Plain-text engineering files
= = = = =
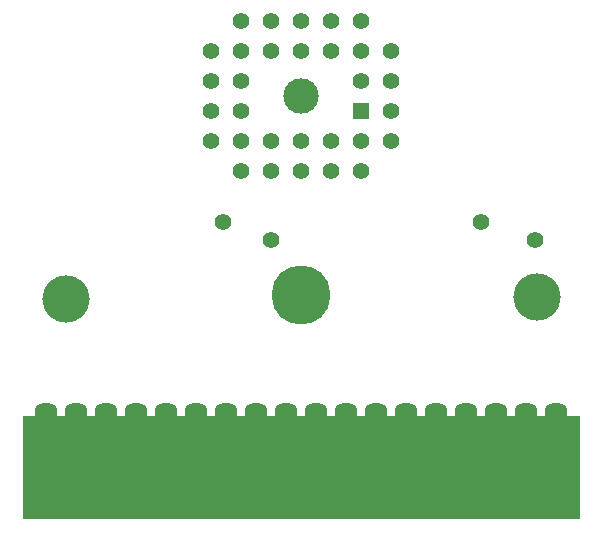
<source format=gbr>
%TF.GenerationSoftware,KiCad,Pcbnew,(6.99.0-4380-g9b6f7d5db7)*%
%TF.CreationDate,2022-11-28T02:59:55+01:00*%
%TF.ProjectId,Vectorblade_PLCC32_THT_Kicad7,56656374-6f72-4626-9c61-64655f504c43,rev?*%
%TF.SameCoordinates,Original*%
%TF.FileFunction,Soldermask,Bot*%
%TF.FilePolarity,Negative*%
%FSLAX46Y46*%
G04 Gerber Fmt 4.6, Leading zero omitted, Abs format (unit mm)*
G04 Created by KiCad (PCBNEW (6.99.0-4380-g9b6f7d5db7)) date 2022-11-28 02:59:55*
%MOMM*%
%LPD*%
G01*
G04 APERTURE LIST*
G04 Aperture macros list*
%AMRoundRect*
0 Rectangle with rounded corners*
0 $1 Rounding radius*
0 $2 $3 $4 $5 $6 $7 $8 $9 X,Y pos of 4 corners*
0 Add a 4 corners polygon primitive as box body*
4,1,4,$2,$3,$4,$5,$6,$7,$8,$9,$2,$3,0*
0 Add four circle primitives for the rounded corners*
1,1,$1+$1,$2,$3*
1,1,$1+$1,$4,$5*
1,1,$1+$1,$6,$7*
1,1,$1+$1,$8,$9*
0 Add four rect primitives between the rounded corners*
20,1,$1+$1,$2,$3,$4,$5,0*
20,1,$1+$1,$4,$5,$6,$7,0*
20,1,$1+$1,$6,$7,$8,$9,0*
20,1,$1+$1,$8,$9,$2,$3,0*%
G04 Aperture macros list end*
%ADD10C,1.422400*%
%ADD11C,3.000000*%
%ADD12R,1.422400X1.422400*%
%ADD13RoundRect,0.717550X-0.222250X-3.778250X0.222250X-3.778250X0.222250X3.778250X-0.222250X3.778250X0*%
%ADD14C,4.000000*%
%ADD15C,5.000000*%
G04 APERTURE END LIST*
D10*
%TO.C,*%
X150876000Y-94488000D03*
%TD*%
D11*
%TO.C,U1*%
X157480000Y-83820000D03*
D12*
X162559999Y-85089999D03*
D10*
X165100000Y-82550000D03*
X162560000Y-82550000D03*
X165100000Y-80010000D03*
X162560000Y-77470000D03*
X162560000Y-80010000D03*
X160020000Y-77470000D03*
X160020000Y-80010000D03*
X157480000Y-77470000D03*
X157480000Y-80010000D03*
X154940000Y-77470000D03*
X154940000Y-80010000D03*
X152400000Y-77470000D03*
X149860000Y-80010000D03*
X152400000Y-80010000D03*
X149860000Y-82550000D03*
X152400000Y-82550000D03*
X149860000Y-85090000D03*
X152400000Y-85090000D03*
X149860000Y-87630000D03*
X152400000Y-90170000D03*
X152400000Y-87630000D03*
X154940000Y-90170000D03*
X154940000Y-87630000D03*
X157480000Y-90170000D03*
X157480000Y-87630000D03*
X160020000Y-90170000D03*
X160020000Y-87630000D03*
X162560000Y-90170000D03*
X165100000Y-87630000D03*
X162560000Y-87630000D03*
X165100000Y-85090000D03*
%TD*%
D13*
%TO.C,CON3*%
X179070000Y-114300000D03*
X176530000Y-114300000D03*
X173990000Y-114300000D03*
X171450000Y-114300000D03*
X168910000Y-114300000D03*
X166370000Y-114300000D03*
X163830000Y-114300000D03*
X161290000Y-114300000D03*
X158750000Y-114300000D03*
X156210000Y-114300000D03*
X153670000Y-114300000D03*
X151130000Y-114300000D03*
X148590000Y-114300000D03*
X146050000Y-114300000D03*
X143510000Y-114300000D03*
X140970000Y-114300000D03*
X138430000Y-114300000D03*
X135890000Y-114300000D03*
%TD*%
D14*
%TO.C,@HOLE1*%
X177398000Y-100825600D03*
%TD*%
D10*
%TO.C,*%
X177292000Y-96012000D03*
%TD*%
D15*
%TO.C,@HOLE0*%
X157498000Y-100725600D03*
%TD*%
D14*
%TO.C,@HOLE2*%
X137598000Y-101025600D03*
%TD*%
D10*
%TO.C,*%
X154940000Y-96012000D03*
%TD*%
%TO.C,*%
X172720000Y-94488000D03*
%TD*%
G36*
X181098707Y-110899293D02*
G01*
X181099000Y-110900000D01*
X181099000Y-119625600D01*
X181098707Y-119626307D01*
X181098000Y-119626600D01*
X133900000Y-119626600D01*
X133899293Y-119626307D01*
X133899000Y-119625600D01*
X133899000Y-110900000D01*
X133899293Y-110899293D01*
X133900000Y-110899000D01*
X181098000Y-110899000D01*
X181098707Y-110899293D01*
G37*
M02*

</source>
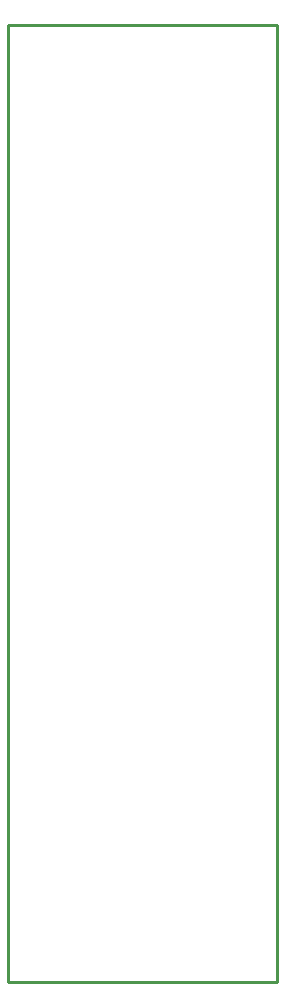
<source format=gm1>
%FSLAX25Y25*%
%MOIN*%
G70*
G01*
G75*
G04 Layer_Color=16711935*
%ADD10R,0.07874X0.03937*%
%ADD11R,0.03937X0.07874*%
%ADD12R,0.05906X0.03150*%
%ADD13R,0.03150X0.03937*%
%ADD14R,0.10000X0.05000*%
%ADD15R,0.04331X0.05512*%
%ADD16R,0.00787X0.03150*%
%ADD17R,0.03937X0.03937*%
%ADD18C,0.01575*%
%ADD19C,0.03150*%
%ADD20C,0.00886*%
%ADD21C,0.06693*%
%ADD22C,0.03937*%
%ADD23C,0.12795*%
%ADD24C,0.02362*%
%ADD25C,0.05000*%
%ADD26C,0.01000*%
%ADD27R,0.08674X0.04737*%
%ADD28R,0.04737X0.08674*%
%ADD29R,0.06706X0.03950*%
%ADD30R,0.03950X0.04737*%
%ADD31R,0.10800X0.05800*%
%ADD32R,0.05131X0.06312*%
%ADD33R,0.01587X0.03950*%
%ADD34R,0.04737X0.04737*%
%ADD35C,0.07493*%
%ADD36C,0.04737*%
%ADD37C,0.13595*%
%ADD38C,0.03162*%
%ADD39C,0.05800*%
D26*
X118110Y118110D02*
X207598D01*
X118110D02*
Y436850D01*
X207610Y118110D02*
Y436850D01*
X118110D02*
X207598D01*
M02*

</source>
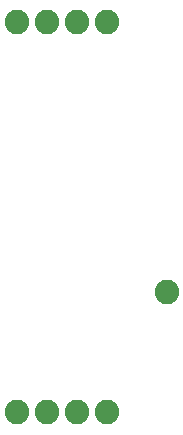
<source format=gbs>
G75*
%MOIN*%
%OFA0B0*%
%FSLAX25Y25*%
%IPPOS*%
%LPD*%
%AMOC8*
5,1,8,0,0,1.08239X$1,22.5*
%
%ADD10C,0.08200*%
D10*
X0203333Y0100000D03*
X0213333Y0100000D03*
X0223333Y0100000D03*
X0233333Y0100000D03*
X0253333Y0140000D03*
X0233333Y0230000D03*
X0223333Y0230000D03*
X0213333Y0230000D03*
X0203333Y0230000D03*
M02*

</source>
= = = = =
Assignment> Skip every picture and transcribe the data above exactly.

Response>
<source format=gbr>
%TF.GenerationSoftware,KiCad,Pcbnew,(6.99.0-4380-g9b6f7d5db7)*%
%TF.CreationDate,2022-11-28T02:59:55+01:00*%
%TF.ProjectId,Vectorblade_PLCC32_THT_Kicad7,56656374-6f72-4626-9c61-64655f504c43,rev?*%
%TF.SameCoordinates,Original*%
%TF.FileFunction,Soldermask,Bot*%
%TF.FilePolarity,Negative*%
%FSLAX46Y46*%
G04 Gerber Fmt 4.6, Leading zero omitted, Abs format (unit mm)*
G04 Created by KiCad (PCBNEW (6.99.0-4380-g9b6f7d5db7)) date 2022-11-28 02:59:55*
%MOMM*%
%LPD*%
G01*
G04 APERTURE LIST*
G04 Aperture macros list*
%AMRoundRect*
0 Rectangle with rounded corners*
0 $1 Rounding radius*
0 $2 $3 $4 $5 $6 $7 $8 $9 X,Y pos of 4 corners*
0 Add a 4 corners polygon primitive as box body*
4,1,4,$2,$3,$4,$5,$6,$7,$8,$9,$2,$3,0*
0 Add four circle primitives for the rounded corners*
1,1,$1+$1,$2,$3*
1,1,$1+$1,$4,$5*
1,1,$1+$1,$6,$7*
1,1,$1+$1,$8,$9*
0 Add four rect primitives between the rounded corners*
20,1,$1+$1,$2,$3,$4,$5,0*
20,1,$1+$1,$4,$5,$6,$7,0*
20,1,$1+$1,$6,$7,$8,$9,0*
20,1,$1+$1,$8,$9,$2,$3,0*%
G04 Aperture macros list end*
%ADD10C,1.422400*%
%ADD11C,3.000000*%
%ADD12R,1.422400X1.422400*%
%ADD13RoundRect,0.717550X-0.222250X-3.778250X0.222250X-3.778250X0.222250X3.778250X-0.222250X3.778250X0*%
%ADD14C,4.000000*%
%ADD15C,5.000000*%
G04 APERTURE END LIST*
D10*
%TO.C,*%
X150876000Y-94488000D03*
%TD*%
D11*
%TO.C,U1*%
X157480000Y-83820000D03*
D12*
X162559999Y-85089999D03*
D10*
X165100000Y-82550000D03*
X162560000Y-82550000D03*
X165100000Y-80010000D03*
X162560000Y-77470000D03*
X162560000Y-80010000D03*
X160020000Y-77470000D03*
X160020000Y-80010000D03*
X157480000Y-77470000D03*
X157480000Y-80010000D03*
X154940000Y-77470000D03*
X154940000Y-80010000D03*
X152400000Y-77470000D03*
X149860000Y-80010000D03*
X152400000Y-80010000D03*
X149860000Y-82550000D03*
X152400000Y-82550000D03*
X149860000Y-85090000D03*
X152400000Y-85090000D03*
X149860000Y-87630000D03*
X152400000Y-90170000D03*
X152400000Y-87630000D03*
X154940000Y-90170000D03*
X154940000Y-87630000D03*
X157480000Y-90170000D03*
X157480000Y-87630000D03*
X160020000Y-90170000D03*
X160020000Y-87630000D03*
X162560000Y-90170000D03*
X165100000Y-87630000D03*
X162560000Y-87630000D03*
X165100000Y-85090000D03*
%TD*%
D13*
%TO.C,CON3*%
X179070000Y-114300000D03*
X176530000Y-114300000D03*
X173990000Y-114300000D03*
X171450000Y-114300000D03*
X168910000Y-114300000D03*
X166370000Y-114300000D03*
X163830000Y-114300000D03*
X161290000Y-114300000D03*
X158750000Y-114300000D03*
X156210000Y-114300000D03*
X153670000Y-114300000D03*
X151130000Y-114300000D03*
X148590000Y-114300000D03*
X146050000Y-114300000D03*
X143510000Y-114300000D03*
X140970000Y-114300000D03*
X138430000Y-114300000D03*
X135890000Y-114300000D03*
%TD*%
D14*
%TO.C,@HOLE1*%
X177398000Y-100825600D03*
%TD*%
D10*
%TO.C,*%
X177292000Y-96012000D03*
%TD*%
D15*
%TO.C,@HOLE0*%
X157498000Y-100725600D03*
%TD*%
D14*
%TO.C,@HOLE2*%
X137598000Y-101025600D03*
%TD*%
D10*
%TO.C,*%
X154940000Y-96012000D03*
%TD*%
%TO.C,*%
X172720000Y-94488000D03*
%TD*%
G36*
X181098707Y-110899293D02*
G01*
X181099000Y-110900000D01*
X181099000Y-119625600D01*
X181098707Y-119626307D01*
X181098000Y-119626600D01*
X133900000Y-119626600D01*
X133899293Y-119626307D01*
X133899000Y-119625600D01*
X133899000Y-110900000D01*
X133899293Y-110899293D01*
X133900000Y-110899000D01*
X181098000Y-110899000D01*
X181098707Y-110899293D01*
G37*
M02*

</source>
<source format=gm1>
%FSLAX25Y25*%
%MOIN*%
G70*
G01*
G75*
G04 Layer_Color=16711935*
%ADD10R,0.07874X0.03937*%
%ADD11R,0.03937X0.07874*%
%ADD12R,0.05906X0.03150*%
%ADD13R,0.03150X0.03937*%
%ADD14R,0.10000X0.05000*%
%ADD15R,0.04331X0.05512*%
%ADD16R,0.00787X0.03150*%
%ADD17R,0.03937X0.03937*%
%ADD18C,0.01575*%
%ADD19C,0.03150*%
%ADD20C,0.00886*%
%ADD21C,0.06693*%
%ADD22C,0.03937*%
%ADD23C,0.12795*%
%ADD24C,0.02362*%
%ADD25C,0.05000*%
%ADD26C,0.01000*%
%ADD27R,0.08674X0.04737*%
%ADD28R,0.04737X0.08674*%
%ADD29R,0.06706X0.03950*%
%ADD30R,0.03950X0.04737*%
%ADD31R,0.10800X0.05800*%
%ADD32R,0.05131X0.06312*%
%ADD33R,0.01587X0.03950*%
%ADD34R,0.04737X0.04737*%
%ADD35C,0.07493*%
%ADD36C,0.04737*%
%ADD37C,0.13595*%
%ADD38C,0.03162*%
%ADD39C,0.05800*%
D26*
X118110Y118110D02*
X207598D01*
X118110D02*
Y436850D01*
X207610Y118110D02*
Y436850D01*
X118110D02*
X207598D01*
M02*

</source>
<source format=gbs>
G75*
%MOIN*%
%OFA0B0*%
%FSLAX25Y25*%
%IPPOS*%
%LPD*%
%AMOC8*
5,1,8,0,0,1.08239X$1,22.5*
%
%ADD10C,0.08200*%
D10*
X0203333Y0100000D03*
X0213333Y0100000D03*
X0223333Y0100000D03*
X0233333Y0100000D03*
X0253333Y0140000D03*
X0233333Y0230000D03*
X0223333Y0230000D03*
X0213333Y0230000D03*
X0203333Y0230000D03*
M02*

</source>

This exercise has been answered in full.